Animal studies have suggested that vasoconstrictor alpha-2 adrenoreceptors exist on vascular smooth muscle cells. We tested this hypothesis in a patient with severe autonomic failure who demonstrated a pressor response to oral clonidine (a selective alpha-2 adrenoreceptor partial agonist). After clonidine 0.8 mg orally, mean arterial pressure rose by 54 mm Hg.
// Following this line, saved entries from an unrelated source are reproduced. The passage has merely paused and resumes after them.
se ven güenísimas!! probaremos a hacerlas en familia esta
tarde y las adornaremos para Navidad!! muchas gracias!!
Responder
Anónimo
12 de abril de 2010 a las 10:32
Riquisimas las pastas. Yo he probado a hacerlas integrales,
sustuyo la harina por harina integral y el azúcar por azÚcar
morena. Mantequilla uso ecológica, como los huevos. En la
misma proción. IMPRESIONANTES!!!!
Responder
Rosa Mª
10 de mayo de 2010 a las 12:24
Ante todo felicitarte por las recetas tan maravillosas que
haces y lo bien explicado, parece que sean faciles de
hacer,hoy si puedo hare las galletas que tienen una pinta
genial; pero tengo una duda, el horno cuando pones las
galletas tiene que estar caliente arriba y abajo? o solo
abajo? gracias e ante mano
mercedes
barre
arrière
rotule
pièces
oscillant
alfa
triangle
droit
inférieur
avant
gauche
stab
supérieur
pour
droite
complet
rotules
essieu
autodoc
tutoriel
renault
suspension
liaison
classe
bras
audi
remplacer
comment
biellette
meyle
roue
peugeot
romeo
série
After pretreatment with prazosin (a selective alpha-1 adrenoreceptor antagonist) and confirmation of alpha-1 blockade, clonidine 0.8 mg still raised mean arterial pressure by 43 mm Hg. After pretreatment with yohimbine (a selective alpha-2 adrenoreceptor antagonist), clonidine 0.8 mg elevated mean arterial pressure by 13 mm Hg. Since alpha-1 antagonism does not block, and alpha-2 antagonism does not block the pressor effect of clonidine, we conclude that clonidine raised blood pressure in this severely affected autonomic failure patient by vascular alpha-2 adrenoreceptor stimulation. Thus, this provides pharmacological evidence that postjunctional vascular smooth muscle alpha-2 adrenoreceptors exist in man and can modulate blood pressure.